Meer informatie over de verzorging van winterakonietplanten
Winterakonietplanten komen vaak door de sneeuw op, let niet op een kleine hoeveelheid vorst en zullen hun boterbloemachtige bloemen zo snel mogelijk openen. Voor tuiniers die graag vaste planten planten die je in het voorjaar begroeten, kan leren over winterakoniet waardevolle informatie bieden.
Verzorging van winterakonietplanten
In tegenstelling tot tulpen en krokussen zijn winterakonietbollen eigenlijk geen bloembollen maar knollen. Deze vlezige wortels slaan vocht en voedsel op voor de groei en winterslaap van de plant in de winter, net zoals een bol dat doet. Ze moeten laat in de herfst worden geplant, terwijl je de andere voorjaarsbloeiende bollen graaft.
Deze kleine knollen moeten goed worden beschermd tegen barre winterweer, dus plant ze ongeveer 5 centimeter diep van de basis van de knol op het oppervlak van de grond. Winterakoniet is een kleine plant, niet meer dan 4 centimeter breed voor de meeste planten, dus maak je geen zorgen om ze in de tuin te verdringen. Plant ze ongeveer 6 centimeter uit elkaar om ruimte te maken voor verspreiding, en begraaf ze in groepen van oneven nummers voor de meest aantrekkelijke weergave.

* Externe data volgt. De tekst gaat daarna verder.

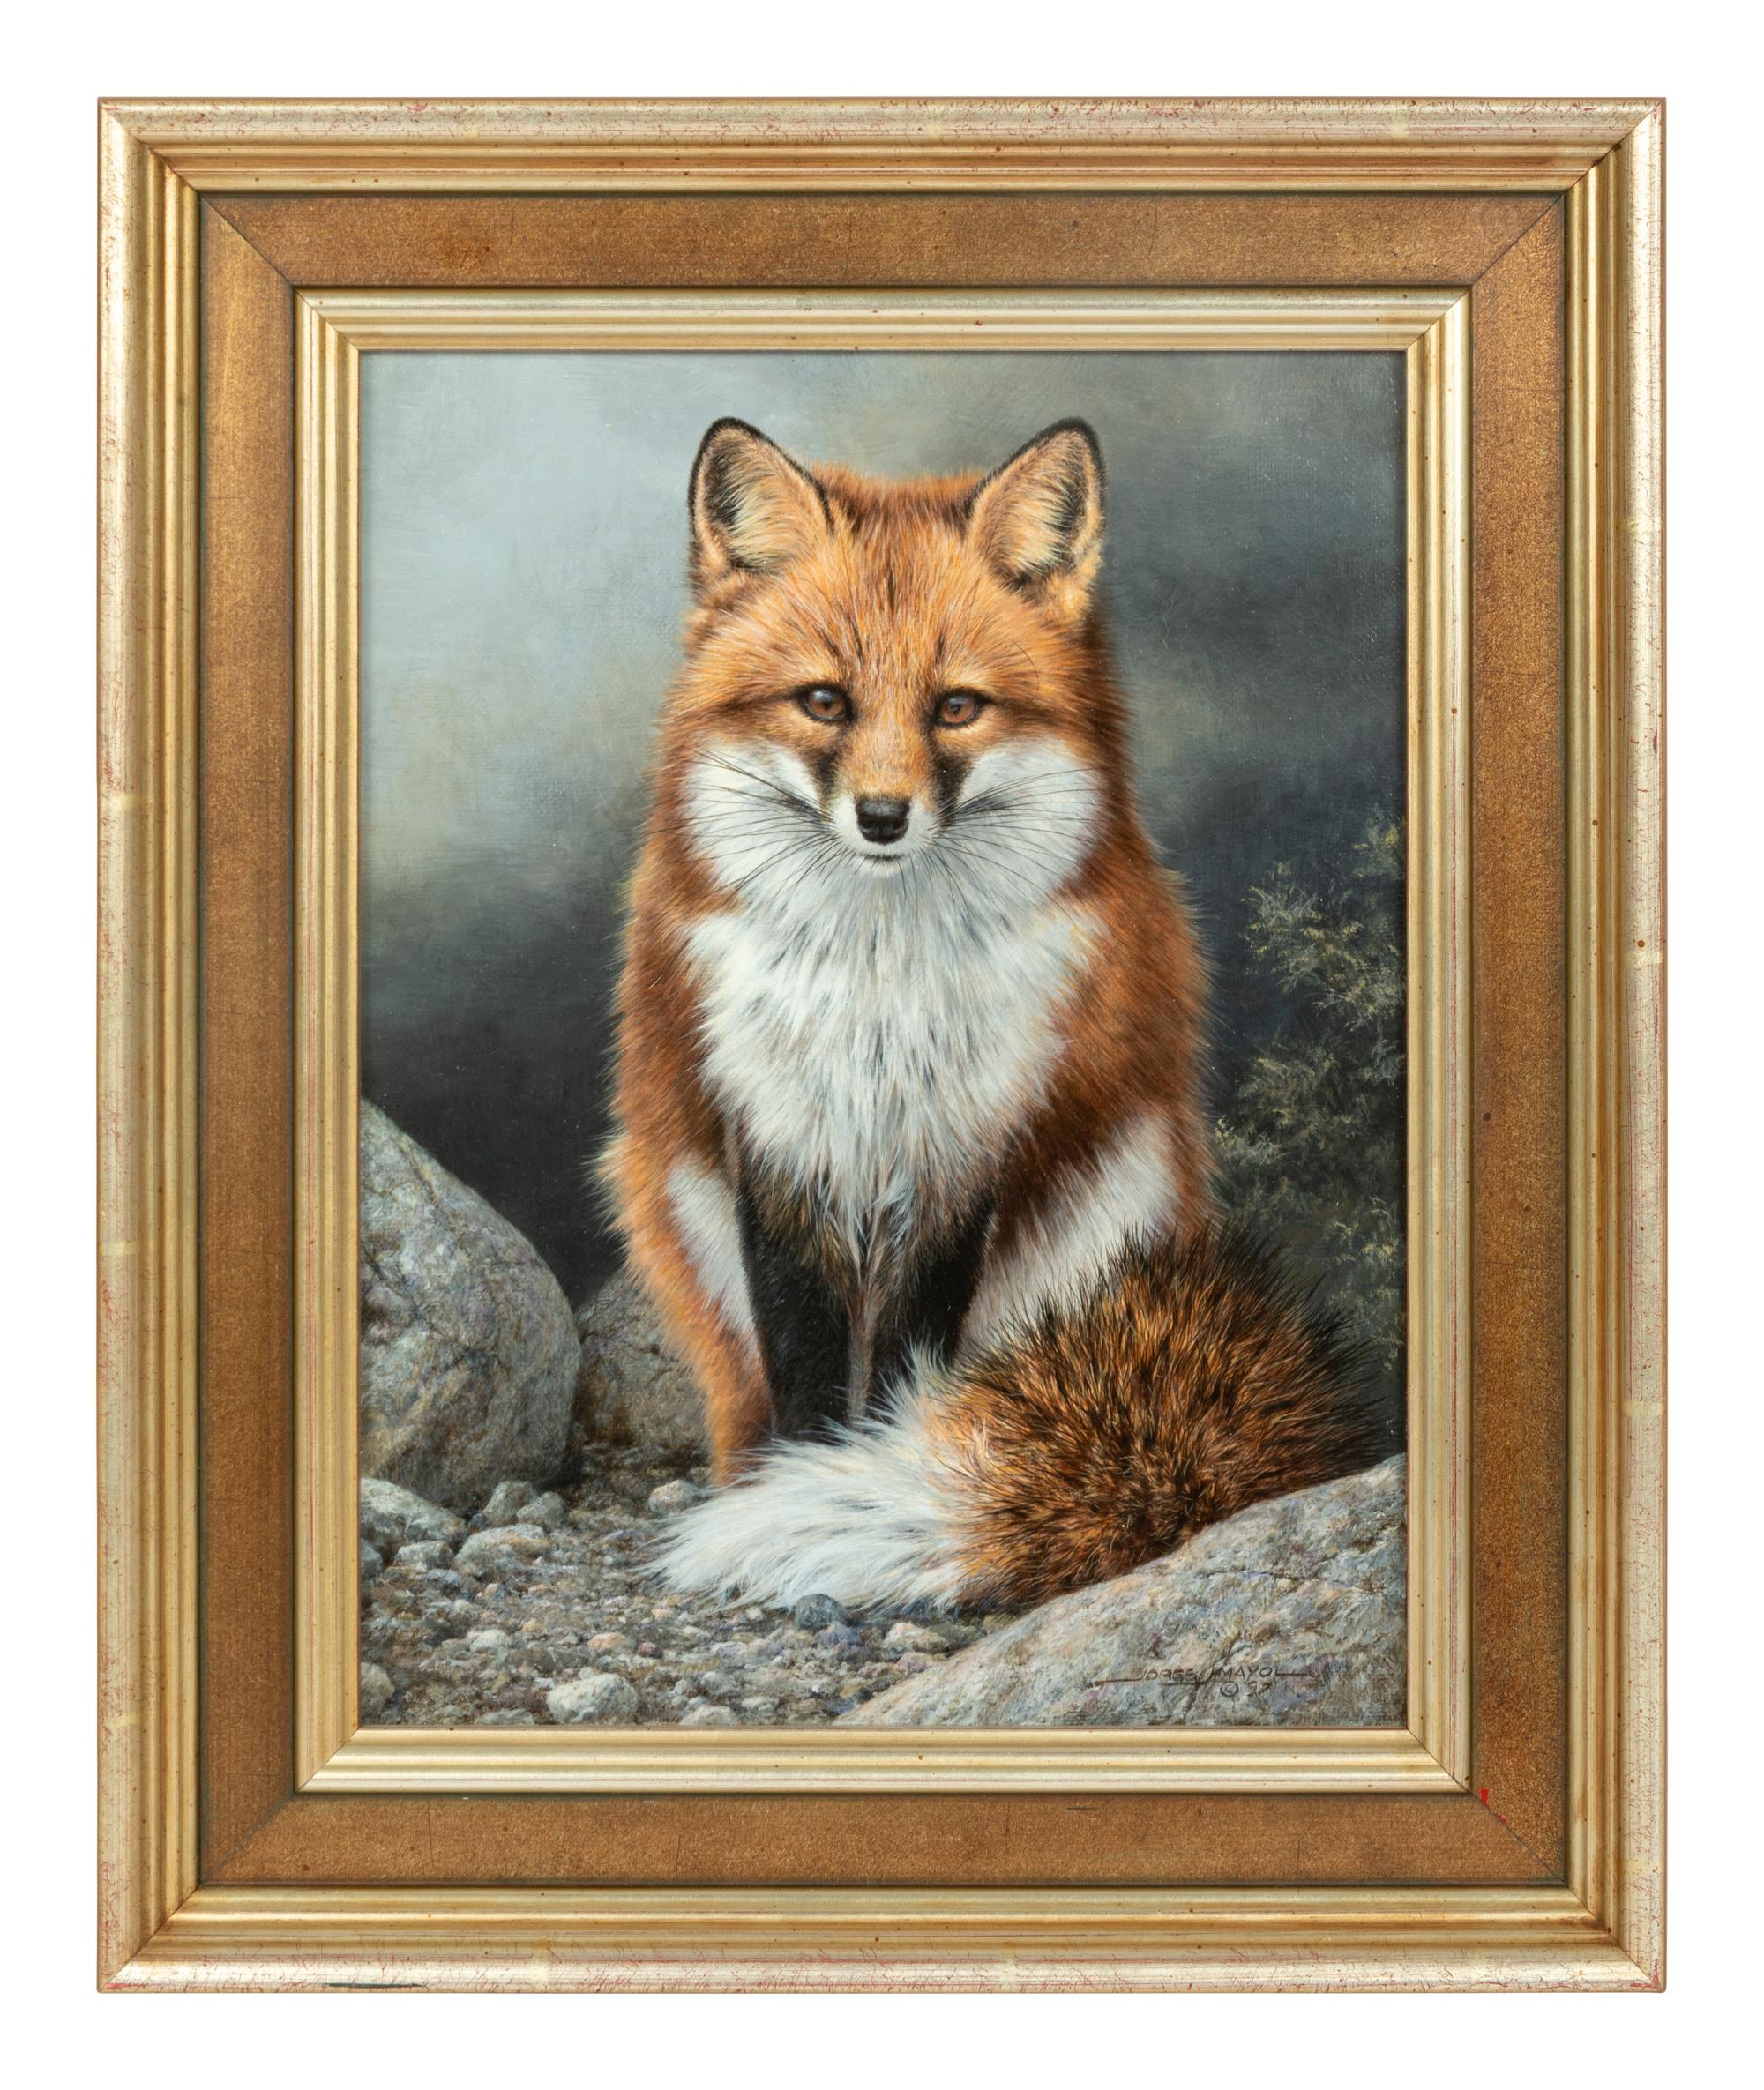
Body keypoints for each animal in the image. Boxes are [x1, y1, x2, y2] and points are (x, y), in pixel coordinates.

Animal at [601, 414, 1376, 1610]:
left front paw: (853, 1470)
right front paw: (800, 1478)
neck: (879, 989)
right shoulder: (775, 1142)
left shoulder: (962, 1148)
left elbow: (907, 1358)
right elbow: (802, 1354)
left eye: (955, 707)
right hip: (671, 1200)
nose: (881, 818)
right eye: (824, 701)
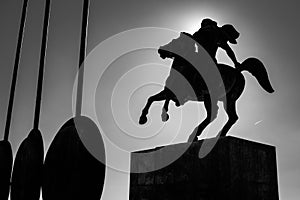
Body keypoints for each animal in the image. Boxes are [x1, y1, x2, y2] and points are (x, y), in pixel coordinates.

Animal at [138, 32, 274, 141]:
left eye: (174, 42)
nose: (160, 50)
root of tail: (238, 71)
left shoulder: (170, 92)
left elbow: (151, 98)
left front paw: (143, 118)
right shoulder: (168, 92)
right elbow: (154, 99)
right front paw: (162, 115)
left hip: (211, 98)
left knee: (212, 116)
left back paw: (195, 135)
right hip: (229, 99)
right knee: (232, 117)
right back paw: (219, 135)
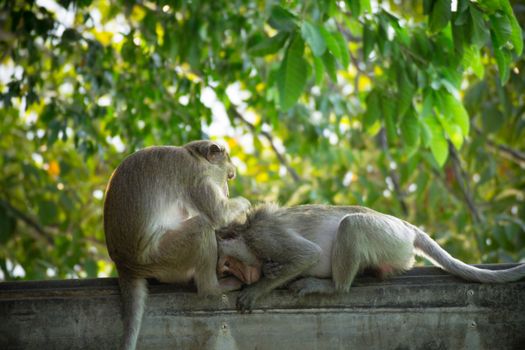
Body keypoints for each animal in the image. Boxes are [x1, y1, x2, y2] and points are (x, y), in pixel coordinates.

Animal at [215, 204, 524, 314]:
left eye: (226, 265)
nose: (229, 277)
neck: (246, 235)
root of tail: (407, 227)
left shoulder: (264, 236)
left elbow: (308, 254)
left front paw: (257, 289)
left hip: (390, 237)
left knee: (352, 225)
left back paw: (332, 287)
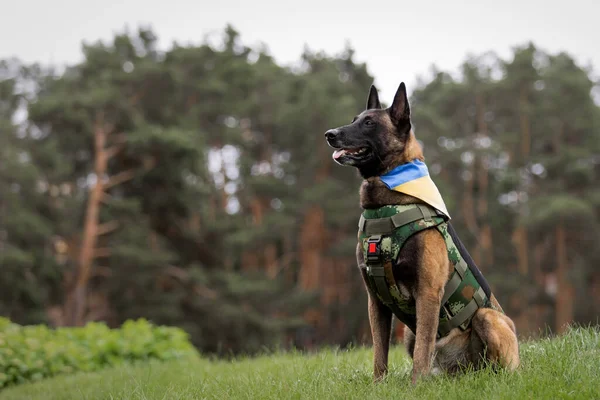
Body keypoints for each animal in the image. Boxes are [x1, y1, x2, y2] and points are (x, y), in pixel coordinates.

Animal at [326, 82, 516, 384]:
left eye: (369, 123)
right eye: (355, 119)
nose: (329, 134)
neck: (386, 203)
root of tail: (464, 372)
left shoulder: (427, 293)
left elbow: (423, 349)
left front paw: (416, 386)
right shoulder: (375, 301)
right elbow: (379, 352)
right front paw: (378, 385)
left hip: (487, 318)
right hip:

Vroeg in het voorjaar zie je groene scheuten verschijnen, en kort daarna vind je felgele bloemen die op kleine boterbloemen lijken. Deze bloemen zijn niet meer dan een centimeter breed en worden ongeveer 3 tot 4 centimeter boven de grond gehouden. De groeiende winterakoniet zal na een paar dagen vervagen, waardoor een aantrekkelijk gewas van gebladerte achterblijft om lentemodder te bedekken tot later bloemen verschijnen.
De zorg voor de winterakoniet bestaat voornamelijk uit het gewoon met rust laten om te leven en gedijen. Zolang je de knollen in vruchtbare, goed doorlatende grond hebt geplant, zullen ze jaar na jaar groeien en verspreiden.
Graaf de planten niet op als ze klaar zijn met bloeien. Laat het gebladerte op natuurlijke wijze afsterven. Tegen de tijd dat uw gazon klaar is om te maaien, zijn de bladeren van de winterakoniet verdord en bruin, klaar om te worden afgesneden, samen met de eerste grassprieten van het jaar.